Most of the annual catch of chum salmon has been created from hatchery fish. Chum salmon returning to spawn are used for artificial propagation every year. Therefore, the case of chum salmon examines the effect of 3–4 months rearing on smolt-to-adult survival of hatchery fish (C[C×C], see Araki et al. 2007a). Catches of Japanese scallop consist of released individuals and wild descendants reproduced from released spat. Naturally-born scallop larvae are collected and bred in net cages for one year in the wild before release. The case of scallop examines the rearing effect on survival and the RS of released spat (W[W×W]) in the wild. The red sea bream program in KB has used nonlocal parents and their progeny for multiple generations kept in concrete tanks. The contribution of hatchery fish to commercial landings in inner KB (IKB) was high at 41.2 ± 26.8% during 1989 and 2004. The time for rearing before release is about 100 days, 50 days in concrete tanks and 50 days in net cages. The case of red sea bream examines the effects of both juvenile rearing and domestication selection of breeders during several generations on survival and RS of hatchery fish (C[C×C]) in the wild.
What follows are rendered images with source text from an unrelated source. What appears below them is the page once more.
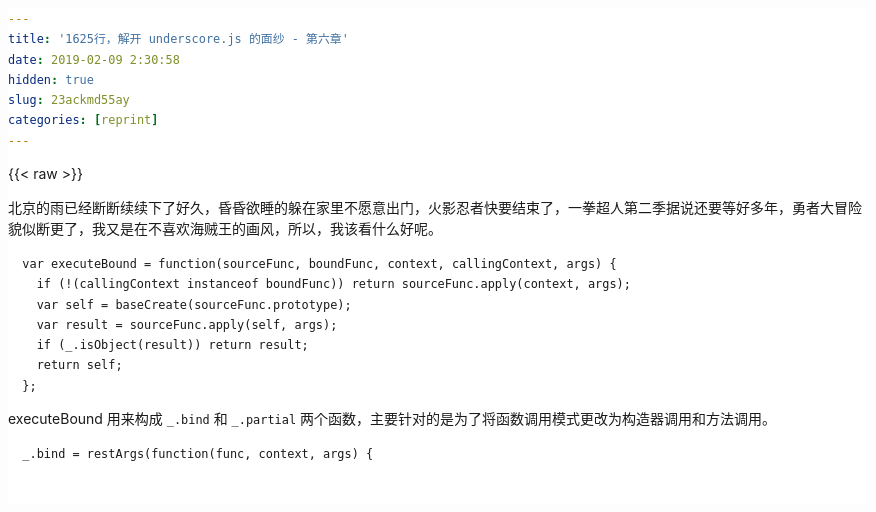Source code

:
 ```yaml
---
title: '1625行，解开 underscore.js 的面纱 - 第六章' 
date: 2019-02-09 2:30:58
hidden: true
slug: 23ackmd55ay
categories: [reprint]
---
```


{{< raw >}}

                    
<p>北京的雨已经断断续续下了好久，昏昏欲睡的躲在家里不愿意出门，火影忍者快要结束了，一拳超人第二季据说还要等好多年，勇者大冒险貌似断更了，我又是在不喜欢海贼王的画风，所以，我该看什么好呢。</p>
<div class="widget-codetool" style="display:none;">
      <div class="widget-codetool--inner">
      <span class="selectCode code-tool" data-toggle="tooltip" data-placement="top" title="" data-original-title="全选"></span>
      <span type="button" class="copyCode code-tool" data-toggle="tooltip" data-placement="top" data-clipboard-text="  var executeBound = function(sourceFunc, boundFunc, context, callingContext, args) {
    if (!(callingContext instanceof boundFunc)) return sourceFunc.apply(context, args);
    var self = baseCreate(sourceFunc.prototype);
    var result = sourceFunc.apply(self, args);
    if (_.isObject(result)) return result;
    return self;
  };
" title="" data-original-title="复制"></span>
      <span type="button" class="saveToNote code-tool" data-toggle="tooltip" data-placement="top" title="" data-original-title="放进笔记"></span>
      </div>
      </div><pre class="hljs maxima"><code>  <span class="hljs-built_in">var</span> executeBound = function(sourceFunc, boundFunc, <span class="hljs-built_in">context</span>, callingContext, <span class="hljs-built_in">args</span>) {
    <span class="hljs-keyword">if</span> (!(callingContext instanceof boundFunc)) <span class="hljs-built_in">return</span> sourceFunc.<span class="hljs-built_in">apply</span>(<span class="hljs-built_in">context</span>, <span class="hljs-built_in">args</span>);
    <span class="hljs-built_in">var</span> self = baseCreate(sourceFunc.prototype);
    <span class="hljs-built_in">var</span> result = sourceFunc.<span class="hljs-built_in">apply</span>(self, <span class="hljs-built_in">args</span>);
    <span class="hljs-keyword">if</span> (<span class="hljs-symbol">_</span>.isObject(result)) <span class="hljs-built_in">return</span> result;
    <span class="hljs-built_in">return</span> self;
  };
</code></pre>
<p>executeBound 用来构成 <code>_.bind</code> 和 <code>_.partial</code> 两个函数，主要针对的是为了将函数调用模式更改为构造器调用和方法调用。</p>
<div class="widget-codetool" style="display:none;">
      <div class="widget-codetool--inner">
      <span class="selectCode code-tool" data-toggle="tooltip" data-placement="top" title="" data-original-title="全选"></span>
      <span type="button" class="copyCode code-tool" data-toggle="tooltip" data-placement="top" data-clipboard-text="  _.bind = restArgs(function(func, context, args) {
    if (!_.isFunction(func)) throw new TypeError('Bind must be called on a function');
    var bound = restArgs(function(callArgs) {
      return executeBound(func, bound, context, this, args.concat(callArgs));
    });
    return bound;
  });
" title="" data-original-title="复制"></span>
      <span type="button" class="saveToNote code-tool" data-toggle="tooltip" data-placement="top" title="" data-original-title="放进笔记"></span>
      </div>
      </div><pre class="hljs haxe"><code>  <span class="hljs-literal">_</span>.bind = restArgs(<span class="hljs-function"><span class="hljs-keyword">function</span></span>(func, context, args) {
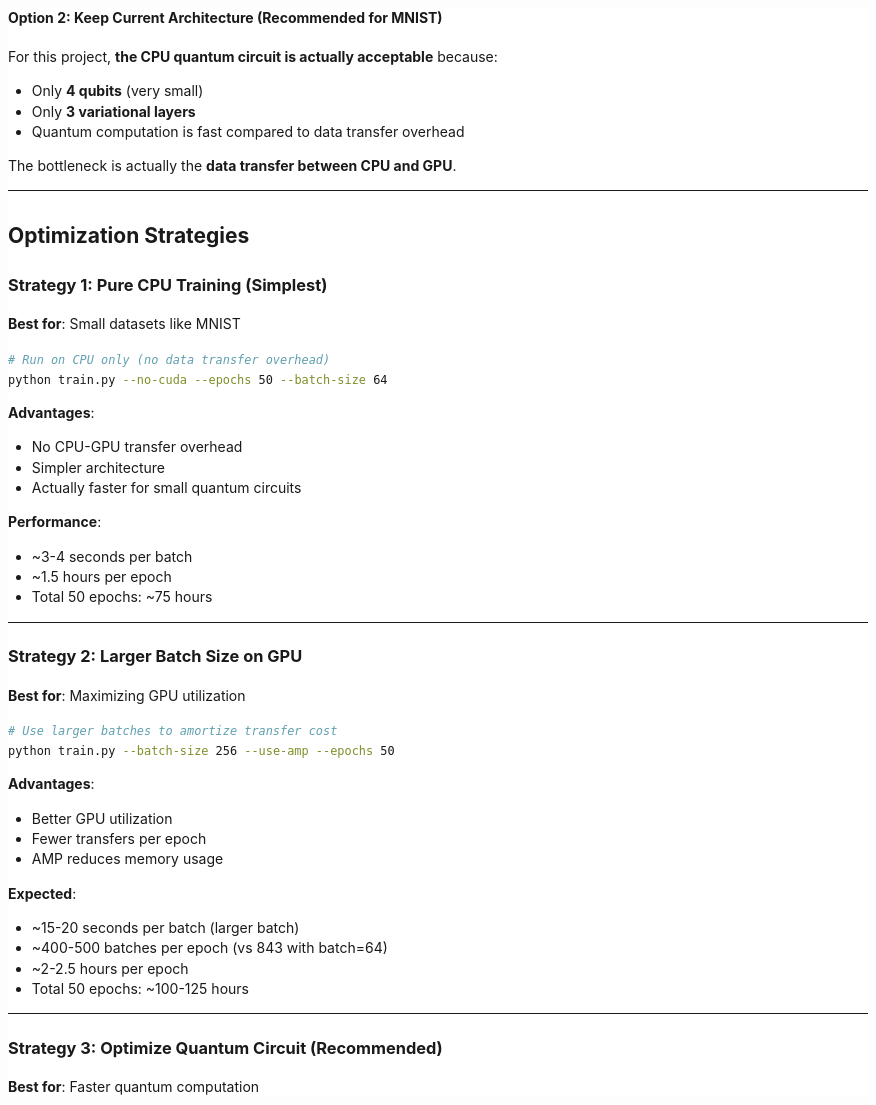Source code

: #### Option 2: Keep Current Architecture (Recommended for MNIST)
For this project, **the CPU quantum circuit is actually acceptable** because:
- Only **4 qubits** (very small)
- Only **3 variational layers**
- Quantum computation is fast compared to data transfer overhead

The bottleneck is actually the **data transfer between CPU and GPU**.

---

## Optimization Strategies

### Strategy 1: Pure CPU Training (Simplest)
**Best for**: Small datasets like MNIST

```bash
# Run on CPU only (no data transfer overhead)
python train.py --no-cuda --epochs 50 --batch-size 64
```

**Advantages**:
- No CPU-GPU transfer overhead
- Simpler architecture
- Actually faster for small quantum circuits

**Performance**:
- ~3-4 seconds per batch
- ~1.5 hours per epoch
- Total 50 epochs: ~75 hours

---

### Strategy 2: Larger Batch Size on GPU
**Best for**: Maximizing GPU utilization

```bash
# Use larger batches to amortize transfer cost
python train.py --batch-size 256 --use-amp --epochs 50
```

**Advantages**:
- Better GPU utilization
- Fewer transfers per epoch
- AMP reduces memory usage

**Expected**:
- ~15-20 seconds per batch (larger batch)
- ~400-500 batches per epoch (vs 843 with batch=64)
- ~2-2.5 hours per epoch
- Total 50 epochs: ~100-125 hours

---

### Strategy 3: Optimize Quantum Circuit (Recommended)
**Best for**: Faster quantum computation
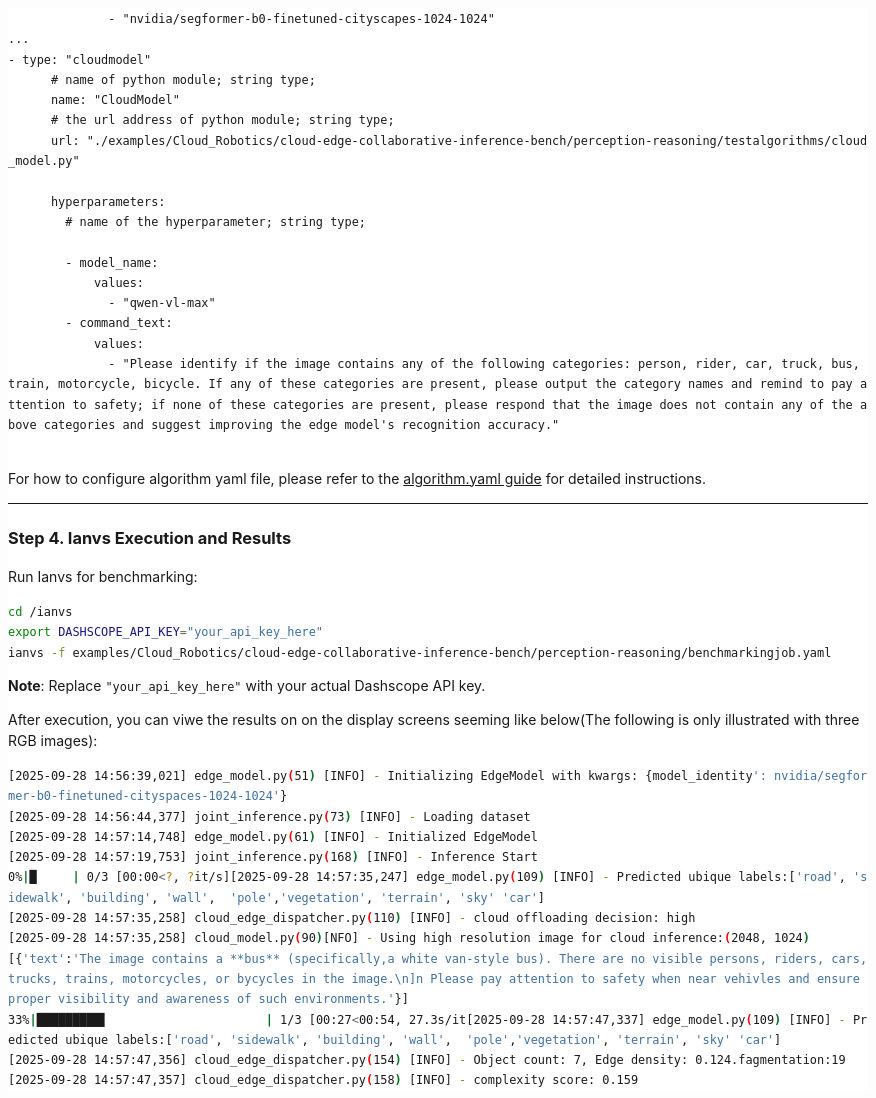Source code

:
 ```
              - "nvidia/segformer-b0-finetuned-cityscapes-1024-1024"
...
- type: "cloudmodel"
      # name of python module; string type;
      name: "CloudModel"
      # the url address of python module; string type;
      url: "./examples/Cloud_Robotics/cloud-edge-collaborative-inference-bench/perception-reasoning/testalgorithms/cloud_model.py"

      hyperparameters:
        # name of the hyperparameter; string type;

        - model_name:
            values:
              - "qwen-vl-max"
        - command_text: 
            values:
              - "Please identify if the image contains any of the following categories: person, rider, car, truck, bus, train, motorcycle, bicycle. If any of these categories are present, please output the category names and remind to pay attention to safety; if none of these categories are present, please respond that the image does not contain any of the above categories and suggest improving the edge model's recognition accuracy."
  
```

For how to configure algorithm yaml file, please refer to the [algorithm.yaml guide](https://ianvs.readthedocs.io/en/latest/guides/how-to-test-algorithms.html#step-1-test-environment-preparation) for detailed instructions.  

---

### Step 4. Ianvs Execution and Results  

Run Ianvs for benchmarking:  
```bash
cd /ianvs
export DASHSCOPE_API_KEY="your_api_key_here"
ianvs -f examples/Cloud_Robotics/cloud-edge-collaborative-inference-bench/perception-reasoning/benchmarkingjob.yaml
```
**Note**: Replace `"your_api_key_here"` with your actual Dashscope API key.


After execution, you can viwe the results on on the display screens seeming like below(The following is only illustrated with three RGB images):
```bash
[2025-09-28 14:56:39,021] edge_model.py(51) [INFO] - Initializing EdgeModel with kwargs: {model_identity': nvidia/segformer-b0-finetuned-cityspaces-1024-1024'}
[2025-09-28 14:56:44,377] joint_inference.py(73) [INFO] - Loading dataset
[2025-09-28 14:57:14,748] edge_model.py(61) [INFO] - Initialized EdgeModel 
[2025-09-28 14:57:19,753] joint_inference.py(168) [INFO] - Inference Start
0%|█     | 0/3 [00:00<?, ?it/s][2025-09-28 14:57:35,247] edge_model.py(109) [INFO] - Predicted ubique labels:['road', 'sidewalk', 'building', 'wall',  'pole','vegetation', 'terrain', 'sky' 'car']
[2025-09-28 14:57:35,258] cloud_edge_dispatcher.py(110) [INFO] - cloud offloading decision: high
[2025-09-28 14:57:35,258] cloud_model.py(90)[NFO] - Using high resolution image for cloud inference:(2048, 1024)
[{'text':'The image contains a **bus** (specifically,a white van-style bus). There are no visible persons, riders, cars, trucks, trains, motorcycles, or bycycles in the image.\n]n Please pay attention to safety when near vehivles and ensure proper visibility and awareness of such environments.'}]
33%|█████████▌                      | 1/3 [00:27<00:54, 27.3s/it[2025-09-28 14:57:47,337] edge_model.py(109) [INFO] - Predicted ubique labels:['road', 'sidewalk', 'building', 'wall',  'pole','vegetation', 'terrain', 'sky' 'car']
[2025-09-28 14:57:47,356] cloud_edge_dispatcher.py(154) [INFO] - Object count: 7, Edge density: 0.124.fagmentation:19
[2025-09-28 14:57:47,357] cloud_edge_dispatcher.py(158) [INFO] - complexity score: 0.159
```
The increased return rate and the fishery production of chum salmon demonstrated no decline in smolt-to-adult survival in hatchery-reared fish. High survival rates and increased fisheries production of scallop also showed no reduction in survival and RS of released spat. In contrast, the recapture rate for one-year-old red sea bream decreased consistently, suggesting a decline in the survival rate of hatchery fish born from broodstock used to rear multiple generations. The result suggests that hatchery-reared red sea bream were affected by domestication selection of breeders and weaker fish were removed by natural selection in the wild. Nevertheless, the wild catch of red sea bream has generally remained above the catch level at the commencement of release, with a high genetic mixing proportion of hatchery fish in IKB (39.0% ± 73.8%). These results suggest that the juvenile rearing effect and domestication selection of breeders on survival and RS were cancelled by natural selection. A longer rearing duration in a hatchery decreases the effect of natural selection in early life stages, in which natural mortality is very high in aquatic animals. Empirical data teaches us that hatchery-reared animals with relaxed natural selection in captivity are again exposed to natural selection in species-specific survival and reproductive processes with wild animals.